We were a crack team in those days, winning top awards for editorials and features and cinching best-newspaper spot in our circulation class year after year, both Canada-wide and across B.C.

All that brainpower took fuel, otherwise known as maintaining cerebral nutrient delivery. We all had our nutrient delivery systems of choice.

"Hey, this is the deal with me going to work — a peanut butter and honey sandwich," says Pauline Wiebe, who, after starting at the Question in '79, became the typesetting and layout wizard for eight years.

"I'm not an early morning eater. I would just get myself to work with a peanut butter and honey sandwich, and get myself a cup of coffee somewhere," she says. "I was in a little peanut-butter-coffee office heaven."

Hours were long so desks were littered with food and drink supplies. At any given time mine could be covered with half-full chip bags and sandwich and cookie debris from Jan Systad's Husky Deli. Later, it was from Ted Nebbeling and Jan Holmberg's Gourmet Bakery in the village after we moved there above the current Rexall, where we could watch the world pass by.

Journalists were notorious in those days for having a bottle of scotch in their desks, or even passing out at same. I don't recall that any of us actually doing that, at least not at work.

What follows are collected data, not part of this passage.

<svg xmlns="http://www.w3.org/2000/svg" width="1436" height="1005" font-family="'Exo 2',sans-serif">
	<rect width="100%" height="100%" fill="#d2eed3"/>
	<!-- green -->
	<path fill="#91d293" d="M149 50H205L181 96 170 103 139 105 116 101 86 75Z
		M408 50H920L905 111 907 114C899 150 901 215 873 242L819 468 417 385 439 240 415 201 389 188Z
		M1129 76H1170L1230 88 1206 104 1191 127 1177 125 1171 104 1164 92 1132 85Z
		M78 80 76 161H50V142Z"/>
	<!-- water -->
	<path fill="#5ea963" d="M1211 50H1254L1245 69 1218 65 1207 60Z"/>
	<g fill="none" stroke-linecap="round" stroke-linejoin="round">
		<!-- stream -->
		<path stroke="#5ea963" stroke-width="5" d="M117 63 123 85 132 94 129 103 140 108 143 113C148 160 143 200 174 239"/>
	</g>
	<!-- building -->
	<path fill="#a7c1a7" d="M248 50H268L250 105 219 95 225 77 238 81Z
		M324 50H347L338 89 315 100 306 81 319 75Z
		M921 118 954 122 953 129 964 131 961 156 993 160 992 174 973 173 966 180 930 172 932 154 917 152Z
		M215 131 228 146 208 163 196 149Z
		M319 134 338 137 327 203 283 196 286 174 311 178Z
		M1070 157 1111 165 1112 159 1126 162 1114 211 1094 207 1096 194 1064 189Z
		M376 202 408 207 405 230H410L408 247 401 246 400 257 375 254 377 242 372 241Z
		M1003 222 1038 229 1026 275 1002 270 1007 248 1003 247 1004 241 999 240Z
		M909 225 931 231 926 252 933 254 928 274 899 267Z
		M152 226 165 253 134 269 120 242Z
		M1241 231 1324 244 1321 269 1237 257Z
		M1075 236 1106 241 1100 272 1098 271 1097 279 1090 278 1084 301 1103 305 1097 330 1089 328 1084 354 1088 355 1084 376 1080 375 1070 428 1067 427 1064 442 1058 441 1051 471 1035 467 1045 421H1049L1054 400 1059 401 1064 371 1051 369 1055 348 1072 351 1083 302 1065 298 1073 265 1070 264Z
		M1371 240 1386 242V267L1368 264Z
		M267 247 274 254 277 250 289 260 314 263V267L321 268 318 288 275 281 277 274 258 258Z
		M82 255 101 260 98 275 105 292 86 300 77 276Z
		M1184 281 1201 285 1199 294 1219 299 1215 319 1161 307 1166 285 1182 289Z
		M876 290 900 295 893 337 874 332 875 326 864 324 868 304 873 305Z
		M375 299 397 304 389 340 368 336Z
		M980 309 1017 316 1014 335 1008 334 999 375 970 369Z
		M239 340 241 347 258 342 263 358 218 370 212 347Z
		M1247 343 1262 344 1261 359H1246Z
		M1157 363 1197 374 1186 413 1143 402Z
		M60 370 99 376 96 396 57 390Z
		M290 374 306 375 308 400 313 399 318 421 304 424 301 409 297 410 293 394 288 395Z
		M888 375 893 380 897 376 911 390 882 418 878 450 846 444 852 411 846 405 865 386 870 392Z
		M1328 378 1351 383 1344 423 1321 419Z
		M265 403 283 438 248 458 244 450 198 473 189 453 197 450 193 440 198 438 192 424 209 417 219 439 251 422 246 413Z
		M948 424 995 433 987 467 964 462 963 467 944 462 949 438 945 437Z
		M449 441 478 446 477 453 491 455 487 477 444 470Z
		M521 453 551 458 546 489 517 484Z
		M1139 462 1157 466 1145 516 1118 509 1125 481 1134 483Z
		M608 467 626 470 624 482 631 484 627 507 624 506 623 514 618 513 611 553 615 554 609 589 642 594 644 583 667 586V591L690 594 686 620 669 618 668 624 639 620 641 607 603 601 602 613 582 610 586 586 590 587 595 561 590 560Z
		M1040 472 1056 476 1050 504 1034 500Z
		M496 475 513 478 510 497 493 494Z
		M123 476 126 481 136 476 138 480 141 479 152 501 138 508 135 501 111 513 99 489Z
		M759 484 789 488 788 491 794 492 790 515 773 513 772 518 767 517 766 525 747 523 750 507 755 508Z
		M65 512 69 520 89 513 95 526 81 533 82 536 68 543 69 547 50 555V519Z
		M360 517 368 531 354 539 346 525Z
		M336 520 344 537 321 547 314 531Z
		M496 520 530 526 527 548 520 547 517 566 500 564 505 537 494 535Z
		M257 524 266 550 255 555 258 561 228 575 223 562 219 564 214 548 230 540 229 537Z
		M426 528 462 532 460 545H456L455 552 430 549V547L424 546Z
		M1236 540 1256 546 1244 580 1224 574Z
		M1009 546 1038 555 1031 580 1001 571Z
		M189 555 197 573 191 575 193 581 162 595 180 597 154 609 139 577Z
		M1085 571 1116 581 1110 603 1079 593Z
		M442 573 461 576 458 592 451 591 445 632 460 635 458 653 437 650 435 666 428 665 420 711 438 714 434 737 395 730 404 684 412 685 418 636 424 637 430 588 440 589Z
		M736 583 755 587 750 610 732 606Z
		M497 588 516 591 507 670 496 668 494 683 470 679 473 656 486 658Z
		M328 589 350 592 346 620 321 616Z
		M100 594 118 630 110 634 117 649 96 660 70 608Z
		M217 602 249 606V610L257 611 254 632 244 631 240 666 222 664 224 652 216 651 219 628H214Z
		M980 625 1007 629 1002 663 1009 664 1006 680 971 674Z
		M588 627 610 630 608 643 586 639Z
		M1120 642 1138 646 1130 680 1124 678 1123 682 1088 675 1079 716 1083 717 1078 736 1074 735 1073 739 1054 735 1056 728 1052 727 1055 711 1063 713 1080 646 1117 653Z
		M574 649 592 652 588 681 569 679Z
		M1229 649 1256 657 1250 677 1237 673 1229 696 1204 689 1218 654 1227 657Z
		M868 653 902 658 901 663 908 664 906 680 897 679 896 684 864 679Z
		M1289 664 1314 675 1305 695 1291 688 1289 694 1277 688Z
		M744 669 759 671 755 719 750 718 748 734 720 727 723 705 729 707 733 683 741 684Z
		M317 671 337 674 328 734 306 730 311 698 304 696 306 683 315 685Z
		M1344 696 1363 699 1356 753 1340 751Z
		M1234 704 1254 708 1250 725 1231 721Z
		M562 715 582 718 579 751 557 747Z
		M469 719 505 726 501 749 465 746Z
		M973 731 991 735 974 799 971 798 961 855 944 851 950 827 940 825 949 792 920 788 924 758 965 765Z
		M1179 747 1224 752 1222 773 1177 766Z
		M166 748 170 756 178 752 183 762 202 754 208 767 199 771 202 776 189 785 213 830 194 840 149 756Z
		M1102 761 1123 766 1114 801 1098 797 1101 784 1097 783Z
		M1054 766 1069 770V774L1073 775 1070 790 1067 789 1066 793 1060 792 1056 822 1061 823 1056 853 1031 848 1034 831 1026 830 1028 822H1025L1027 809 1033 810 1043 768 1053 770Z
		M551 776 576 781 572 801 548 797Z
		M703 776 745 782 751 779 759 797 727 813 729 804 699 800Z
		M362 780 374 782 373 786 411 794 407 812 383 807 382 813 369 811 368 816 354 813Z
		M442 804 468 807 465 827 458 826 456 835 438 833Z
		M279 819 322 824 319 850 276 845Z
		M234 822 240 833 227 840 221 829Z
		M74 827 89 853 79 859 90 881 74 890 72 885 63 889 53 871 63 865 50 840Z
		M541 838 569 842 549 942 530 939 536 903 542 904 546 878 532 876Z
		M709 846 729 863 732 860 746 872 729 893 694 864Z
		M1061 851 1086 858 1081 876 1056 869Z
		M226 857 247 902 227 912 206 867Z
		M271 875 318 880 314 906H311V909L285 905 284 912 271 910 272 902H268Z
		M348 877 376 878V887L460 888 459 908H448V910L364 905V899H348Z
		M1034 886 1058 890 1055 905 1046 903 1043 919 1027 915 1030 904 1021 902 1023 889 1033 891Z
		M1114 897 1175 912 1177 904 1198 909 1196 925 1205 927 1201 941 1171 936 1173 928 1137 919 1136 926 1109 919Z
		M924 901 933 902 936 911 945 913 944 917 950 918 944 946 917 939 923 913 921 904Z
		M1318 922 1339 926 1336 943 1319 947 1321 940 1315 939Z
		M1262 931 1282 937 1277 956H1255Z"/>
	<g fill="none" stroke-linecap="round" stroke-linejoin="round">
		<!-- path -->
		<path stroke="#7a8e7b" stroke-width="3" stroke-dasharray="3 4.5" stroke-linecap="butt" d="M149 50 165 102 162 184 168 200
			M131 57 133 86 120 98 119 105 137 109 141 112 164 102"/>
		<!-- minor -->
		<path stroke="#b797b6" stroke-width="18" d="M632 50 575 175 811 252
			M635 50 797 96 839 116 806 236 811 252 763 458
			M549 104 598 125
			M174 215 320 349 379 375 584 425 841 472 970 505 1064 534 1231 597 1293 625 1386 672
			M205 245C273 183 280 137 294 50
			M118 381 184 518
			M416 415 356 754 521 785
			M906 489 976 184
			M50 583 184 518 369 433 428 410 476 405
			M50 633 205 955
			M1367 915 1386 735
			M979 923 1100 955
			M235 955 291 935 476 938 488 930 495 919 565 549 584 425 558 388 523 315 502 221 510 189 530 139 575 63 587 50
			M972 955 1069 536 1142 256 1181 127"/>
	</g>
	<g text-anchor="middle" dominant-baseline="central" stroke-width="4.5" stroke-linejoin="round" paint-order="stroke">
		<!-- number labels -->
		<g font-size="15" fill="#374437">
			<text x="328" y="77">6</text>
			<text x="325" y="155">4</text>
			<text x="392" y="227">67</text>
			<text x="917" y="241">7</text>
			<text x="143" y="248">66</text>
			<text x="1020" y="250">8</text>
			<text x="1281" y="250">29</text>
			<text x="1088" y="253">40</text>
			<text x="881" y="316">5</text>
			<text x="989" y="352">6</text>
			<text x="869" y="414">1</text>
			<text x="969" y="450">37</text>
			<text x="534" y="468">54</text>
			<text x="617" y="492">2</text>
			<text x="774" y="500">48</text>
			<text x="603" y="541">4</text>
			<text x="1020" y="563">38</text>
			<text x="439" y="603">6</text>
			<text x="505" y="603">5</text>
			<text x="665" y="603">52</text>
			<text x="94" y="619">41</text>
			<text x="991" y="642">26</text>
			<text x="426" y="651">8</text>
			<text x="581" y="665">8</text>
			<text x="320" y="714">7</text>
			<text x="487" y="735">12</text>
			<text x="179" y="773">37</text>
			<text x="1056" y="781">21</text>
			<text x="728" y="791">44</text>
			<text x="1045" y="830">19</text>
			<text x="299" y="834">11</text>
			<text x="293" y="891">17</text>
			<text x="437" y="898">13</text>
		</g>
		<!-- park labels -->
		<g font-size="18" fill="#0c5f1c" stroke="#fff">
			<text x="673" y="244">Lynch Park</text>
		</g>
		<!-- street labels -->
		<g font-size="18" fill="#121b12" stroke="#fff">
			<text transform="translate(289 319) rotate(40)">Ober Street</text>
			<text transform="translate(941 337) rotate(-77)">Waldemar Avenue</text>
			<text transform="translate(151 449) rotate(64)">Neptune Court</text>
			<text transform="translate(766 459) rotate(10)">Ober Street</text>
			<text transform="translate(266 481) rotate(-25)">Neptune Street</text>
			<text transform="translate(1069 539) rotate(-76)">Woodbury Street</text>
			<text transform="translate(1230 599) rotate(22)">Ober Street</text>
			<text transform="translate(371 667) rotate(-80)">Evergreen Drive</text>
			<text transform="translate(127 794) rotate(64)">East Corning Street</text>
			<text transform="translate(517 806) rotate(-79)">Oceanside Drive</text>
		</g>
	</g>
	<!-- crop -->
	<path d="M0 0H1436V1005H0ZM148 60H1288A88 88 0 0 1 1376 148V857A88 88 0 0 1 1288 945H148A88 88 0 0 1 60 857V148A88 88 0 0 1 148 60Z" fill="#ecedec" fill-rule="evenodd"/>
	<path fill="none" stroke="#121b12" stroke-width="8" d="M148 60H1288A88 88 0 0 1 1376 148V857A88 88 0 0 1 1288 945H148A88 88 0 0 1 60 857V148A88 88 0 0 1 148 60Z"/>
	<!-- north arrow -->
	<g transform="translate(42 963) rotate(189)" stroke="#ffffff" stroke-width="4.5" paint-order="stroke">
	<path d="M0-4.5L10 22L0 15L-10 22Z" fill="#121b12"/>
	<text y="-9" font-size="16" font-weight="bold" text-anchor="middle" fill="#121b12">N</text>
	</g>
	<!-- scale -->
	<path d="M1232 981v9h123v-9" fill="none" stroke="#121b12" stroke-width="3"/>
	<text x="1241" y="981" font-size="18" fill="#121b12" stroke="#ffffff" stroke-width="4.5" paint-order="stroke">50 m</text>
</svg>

But I do remember bringing a nice bottle of Cuervo Gold back from Mexico, which we passed around that morning shortly after opening. Thank goodness JR, our office manager, had the presence of mind to lock the front door.

But the finest fuel came at the end of paste-up days, as they were called then because you literally pasted the paper together.

"What I remember, after putting the paper to bed, was going and getting nachos and beers at JB's (Jack Bright's old restaurant at Whistler Resort) or the Creekhouse, when Bob Dawson owned it," says Pauline.

"You were really looking forward to that — it kept you going to get the thing done."

Fittingly, they served nachos at the Question's 40th party at Tapley's.

Happy 40th, Whistler Question. Enjoy your middle age.

Glenda Bartosh is an award-winning journalist who is happily working her way down the masthead.